For their father, Jesse and J.T.’s respective surges up the ranks of the hockey world have shown him a lot about his oldest and youngest children.
“As they were getting more mature and as they learned the game a little more, they really started to enjoy it,” Bob said. “Their attitude towards the game really builds their character up. I think the two of them have a lot in common now, so they’re really close because they get to talk back and forth and stuff.”
As Durocher said, Jesse is among the leaders in the Terrier locker room, setting the bar for the team on and off the ice, even though she may not wear a letter on her sweater.
“If you’re lucky enough to have any number of those types of players, like Jesse, you add another kid who reestablishes and resets the framework for your team’s foundation and work ethic,” said Durocher.
“She’s always striving to make the team better, and she’s not afraid to speak up and say ‘we’re not doing this or that’ or ‘we need to be stronger on the puck and have better jump and a better start.’ Then she goes out and does it herself,” Schroeder said. “In the weight room she’s always working hard, especially with coming back from injuries. She’s making sure that she’s doing the work she needs to do to get better.”
Away from the busy schedule of a Division I athlete, Jesse’s glowing personality is what prevails in the eyes of her teammates and friends.
“She’s always really, really positive and she’s got that goofy attitude all the time,” said Schroeder. “I was her roommate last year and we’re living together again this year.
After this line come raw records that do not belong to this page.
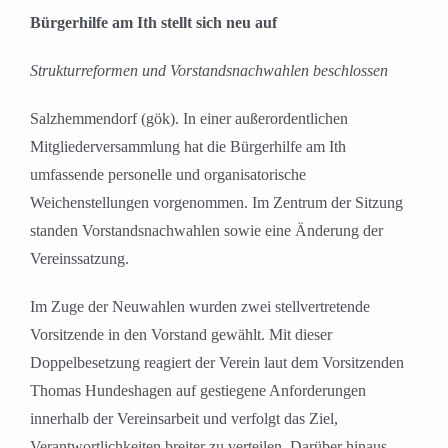
grösseres
Bürgerhilfe am Ith stellt sich neu auf
Bild
Strukturreformen und Vorstandsnachwahlen beschlossen
Salzhemmendorf (gök). In einer außerordentlichen
Mitgliederversammlung hat die Bürgerhilfe am Ith
umfassende personelle und organisatorische
Weichenstellungen vorgenommen. Im Zentrum der Sitzung
standen Vorstandsnachwahlen sowie eine Änderung der
Vereinssatzung.
Im Zuge der Neuwahlen wurden zwei stellvertretende
Vorsitzende in den Vorstand gewählt. Mit dieser
Doppelbesetzung reagiert der Verein laut dem Vorsitzenden
Thomas Hundeshagen auf gestiegene Anforderungen
innerhalb der Vereinsarbeit und verfolgt das Ziel,
Verantwortlichkeiten breiter zu verteilen. Darüber hinaus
I really enjoy living with her. She kind of brings everything up a bit.”
While success at BU has catapulted her into the conversation among other elite college players, Jesse’s success on the international stage with USA Hockey has helped her reach another level.
Last spring, Jesse won a gold medal with the United States at the 2019 IIHF Women’s World Championship, earning an assist in five games, and also earned gold with Team USA in 2016 and 2017 at the IIHF Under-18 Women’s World Championships in 2016 and 2017.
On Dec. 13, USA Hockey announced its roster for the first two games of the Rivalry Series versus Canada, which included Jesse after she and Davis skated at the program’s women’s winter training camp, which began on Monday Dec. 9 before wrapping up on Friday Dec. 13.
“Every time you put on that jersey and represent your nation, it’s an unbelievable feeling,” Compher said ahead of camp. “So, I’m excited to get back out there with those girls.”
There’s certainly plenty left to accomplish at BU – the Terriers will defend their Beanpot title and host the 202 and the 2020 Frozen Four – but Durocher knows Jesse has what it takes to continue to excel after college, whether it is with the U.S. national program or elsewhere.
“Going forward, the pyramid gets smaller and smaller whether its accomplishments at BU or trying to make national teams or even Olympic teams. It’s a challenge,” he said. “So, she’s gotta find ways to squeeze out a little more success, development and improvement in her game.
“There certainly is a great base for future success there with her.”